2019年7月16日火曜日

【最大規模は虎ノ門1・2丁目地区再開発】東京23区内の大規模建築計画、19年度第1四半期は過去5年で最低水準

東京23区内で2019年度第1四半期(4~6月)に公表された延べ床面積1万平方メートル以上の大規模建築計画が件数、総延べ床面積ともに過去5年間で最低水準になった。

 件数は7件で、前年度同期に比べ8件減った。延べ床面積の合計は前年度同期比40・6%減の45万8305平方メートル。インバウンド(訪日外国人旅行者)の増加を背景に好調だったホテルを含む開発事業は1件にとどまり「供給過多を抑える動き」(業界関係者)などが表面化しているようだ。

 「東京都中高層建築物の建築に係る紛争の予防と調整に関する条例」に基づき、4月3日~6月11日の期間に都へ提出された標識設置届を日刊建設工業新聞社が集計した。建築計画が最終的に決定し、近隣への説明や行政手続きに入った段階のプロジェクトが集計対象となり、公共機関による建築計画も含まれる。

 7件を区別にみると、港、江東の2区が2件。大田、中野、北の3区がそれぞれ1件だった。都心に位置する中央区や千代田区、新宿区や渋谷区といった再開発が活発化する副都心部の案件はなかった。

 主用途別で見ると、準工業地域に整備される倉庫やデータセンターが3件あった。「テナント企業の多様なニーズ」(大手デベロッパー)に応える機能を備えた新施設の建設が進む。共同住宅は2件で、前年度同期の8件から大幅に減少した。

 他の用途は駅舎が1件と、さまざまな用途を備える複合開発が1件だった。延べ床面積別では、5件(増減なし)の1万~2万平方メートルと、2件(1件減)の10万平方メートル以上の超大型開発に二分された。

 最大規模は、虎ノ門一・二丁目地区第1種市街地再開発事業(港区)で、「A-1街区」に建設される再開発ビル。虎ノ門一・二丁目地区市街地再開発組合が推進する事業に参加組合員として参画する森ビルが特定建築者となり、複合施設を整備する。

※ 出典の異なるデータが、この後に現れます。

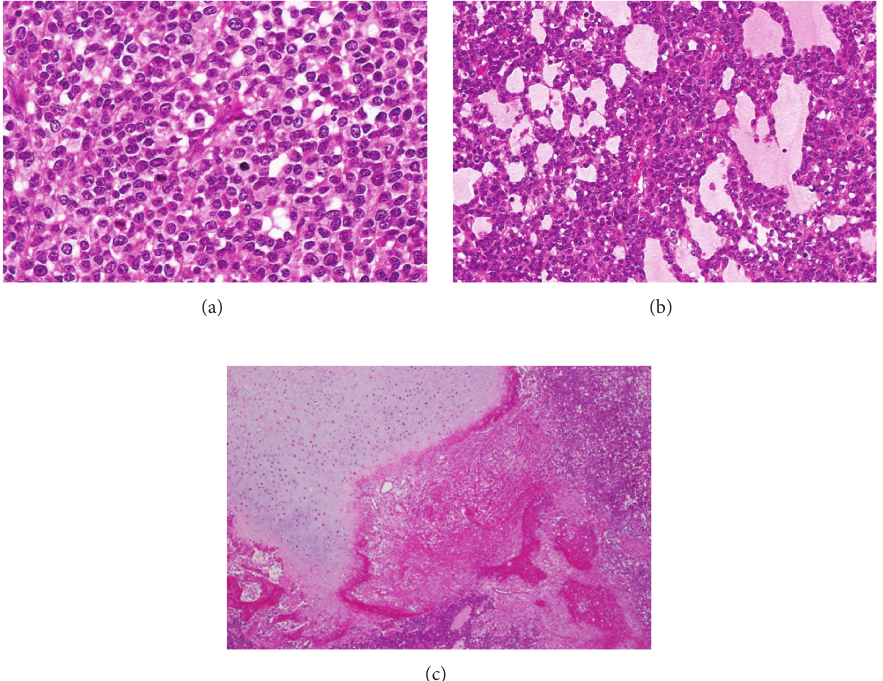
Figure 3: Histological examination of the resected buttock tumor, showing a poorly differentiated round cell malignant neoplasm, growing in sheets. The tumor cells had scant, pale eosinophilic cytoplasm. Hematoxylin and eosin staining, original magnification × 400 (a) and × 200 (b). There were large areas of well-differentiated cartilage, showing focal endochondral ossification ((c), ×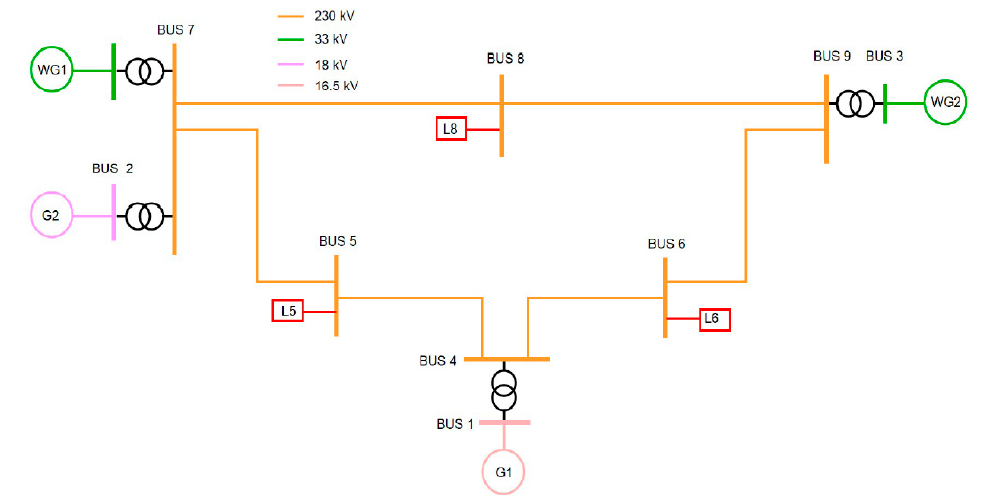
Figure 8. Used variant of the IEEE 9 bus test system, taking into account 52% supply from wind power generation. Table 1. Steady-state profile before the occurrence of an active power imbalance.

事業の計画地は虎ノ門1、2(区域面積約2・2ヘクタール)。A-1~3の三つの街区に施設群を整備する。A-1街区(敷地面積9908平方メートル)には、S・SRC・RC造地下4階地上49階塔屋1階建て延べ23万8643平方メートル、最高高さ266メートルの超高層ビルを建設する。事務所、店舗、ホテル、集会場などが入る。3街区すべてで設計は森ビル、鹿島が施工を担当する。11月の着工、23年11月末の完工を目指す。

 延べ床面積で続いたのは、大和ハウス工業が江東区で計画する旧深川政府倉庫跡地(塩浜1の2の2、敷地面積3万6882平方メートル)の開発事業。同社が出資するディエイチ・アセット・ワン特定目的会社(SPC)が事業主体となり、総延べ13万7918平方メートルの施設2棟を建設する。倉庫、データセンター、事務所、店舗、保育所といった機能を備える。設計は安藤ハザマが担当する。8月に着工し、21年3月末の完成を予定している。